Most quarterbacks with Moore's draft stock are gone. He left it on the table. After a 13-2 season — 71.8% completions, 3,565 yards, 30 touchdowns — that ended in a 56-22 Playoff semifinal humbling by Indiana, the projected first-rounder turned down the draft and returned to Eugene. His reasons were unusually candid: only 20 career starts across stops at UCLA and Oregon, a sense he 'wasn't prepared yet,' and a title that got away.
It's a bet on himself in the most public way possible — and it reshaped the sport's offseason. His return convinced the Ducks' five-star transfer, Dylan Raiola, that 2026 would be a redshirt year in the wings.
So the forward stakes cut two ways. For Oregon, Moore is a Playoff-tested starter with unfinished business and a roster built to contend.

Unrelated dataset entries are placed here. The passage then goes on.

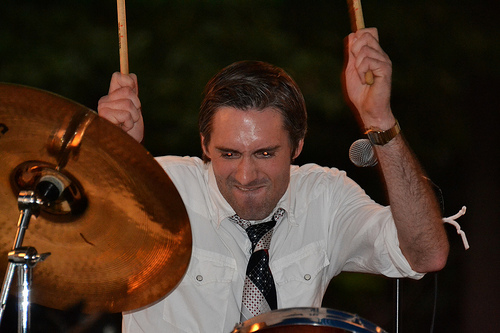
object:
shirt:
[122, 150, 427, 332]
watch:
[359, 117, 402, 150]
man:
[96, 28, 451, 332]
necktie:
[231, 209, 286, 322]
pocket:
[269, 239, 336, 310]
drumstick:
[112, 0, 138, 76]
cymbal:
[0, 79, 195, 316]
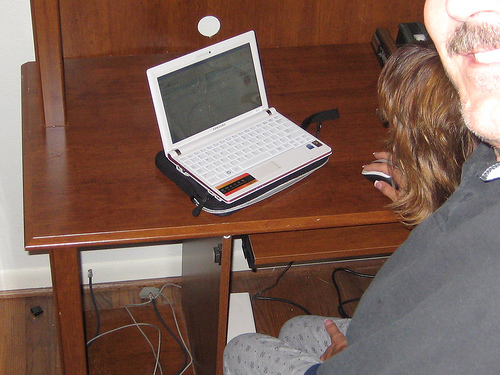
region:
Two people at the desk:
[98, 42, 492, 344]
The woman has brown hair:
[324, 53, 468, 232]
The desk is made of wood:
[26, 111, 141, 218]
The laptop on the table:
[138, 27, 338, 224]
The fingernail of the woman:
[366, 171, 387, 193]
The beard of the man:
[442, 16, 499, 63]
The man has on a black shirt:
[361, 143, 498, 367]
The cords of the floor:
[82, 270, 192, 372]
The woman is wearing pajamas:
[213, 298, 350, 372]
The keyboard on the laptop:
[183, 116, 313, 184]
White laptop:
[126, 30, 341, 217]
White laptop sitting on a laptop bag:
[127, 32, 337, 215]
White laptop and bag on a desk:
[134, 26, 338, 221]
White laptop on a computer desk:
[142, 30, 345, 227]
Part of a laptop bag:
[147, 150, 247, 219]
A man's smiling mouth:
[429, 13, 497, 84]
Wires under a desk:
[126, 283, 191, 374]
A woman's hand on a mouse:
[355, 146, 400, 197]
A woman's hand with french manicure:
[359, 136, 409, 202]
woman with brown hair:
[406, 88, 428, 125]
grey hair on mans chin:
[458, 105, 480, 138]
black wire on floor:
[266, 273, 287, 297]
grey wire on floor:
[136, 281, 160, 305]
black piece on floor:
[24, 301, 46, 321]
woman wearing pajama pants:
[258, 343, 282, 363]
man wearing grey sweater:
[397, 271, 478, 301]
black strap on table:
[306, 105, 342, 124]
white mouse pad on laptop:
[251, 164, 279, 178]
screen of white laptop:
[128, 54, 273, 119]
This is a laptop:
[126, 46, 337, 192]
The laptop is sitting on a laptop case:
[125, 29, 350, 206]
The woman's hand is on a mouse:
[357, 133, 419, 209]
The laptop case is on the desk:
[136, 123, 343, 216]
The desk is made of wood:
[23, 7, 423, 356]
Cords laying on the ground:
[85, 274, 197, 370]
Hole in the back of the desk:
[194, 6, 224, 38]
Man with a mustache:
[436, 18, 496, 50]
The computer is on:
[156, 41, 276, 140]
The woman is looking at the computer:
[137, 47, 453, 220]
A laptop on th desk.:
[116, 38, 344, 197]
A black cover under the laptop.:
[146, 129, 222, 222]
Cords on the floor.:
[143, 288, 196, 373]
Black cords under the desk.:
[253, 267, 390, 310]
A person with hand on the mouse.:
[363, 143, 410, 208]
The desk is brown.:
[16, 41, 136, 216]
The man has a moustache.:
[449, 26, 491, 62]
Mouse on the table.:
[368, 143, 396, 194]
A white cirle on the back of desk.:
[184, 3, 243, 43]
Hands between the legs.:
[317, 315, 374, 372]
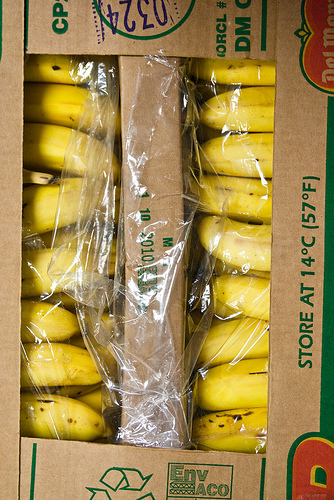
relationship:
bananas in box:
[61, 169, 232, 420] [0, 0, 334, 498]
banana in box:
[193, 269, 273, 324] [0, 1, 327, 494]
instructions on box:
[279, 163, 320, 376] [4, 30, 315, 497]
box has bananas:
[253, 47, 325, 497] [199, 62, 272, 448]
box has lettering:
[264, 81, 333, 498] [298, 166, 319, 371]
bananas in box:
[24, 55, 110, 435] [1, 51, 25, 490]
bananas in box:
[199, 62, 272, 448] [122, 47, 194, 450]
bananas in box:
[24, 55, 110, 435] [272, 27, 331, 411]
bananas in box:
[199, 62, 272, 448] [270, 32, 331, 495]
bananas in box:
[205, 65, 267, 450] [269, 103, 330, 497]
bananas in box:
[28, 54, 106, 439] [12, 432, 333, 495]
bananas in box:
[199, 62, 272, 448] [1, 437, 332, 498]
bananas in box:
[24, 55, 110, 435] [270, 32, 331, 495]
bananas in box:
[193, 54, 264, 449] [266, 62, 328, 496]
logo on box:
[284, 25, 328, 88] [287, 107, 331, 167]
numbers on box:
[87, 5, 164, 32] [186, 30, 205, 46]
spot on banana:
[205, 413, 255, 430] [191, 408, 270, 445]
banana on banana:
[196, 131, 276, 178] [203, 87, 253, 278]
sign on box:
[83, 469, 153, 493] [46, 461, 90, 490]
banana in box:
[185, 402, 262, 436] [274, 381, 305, 411]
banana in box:
[209, 370, 249, 396] [288, 395, 305, 418]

For Moore personally, it's a referendum: a season to prove the extra year was wisdom, not hesitation — and to make sure the last image of his Oregon career isn't a 34-point semifinal loss.
How he plays
Moore is a clean, efficient pocket passer, and the metrics are emphatic about it: 97th percentile in efficiency, 98th in both explosive-pass rate and touchdown rate, with a sack rate in the top tenth — he gets it out, he hits the big one, he finishes drives. What the resume lacks isn't production, it's volume: just 20 career starts across UCLA and Oregon, the real reason a projected top-five pick came back. The blemish the tape keeps is the stage — a 56-22 semifinal where the moment swallowed the offense whole. So 2026 isn't a skills audit; the numbers passed it. It's an experience-and-poise one: whether a full season as the unquestioned starter turns an elite-efficient college passer into one who carries a playoff night instead of being buried by one.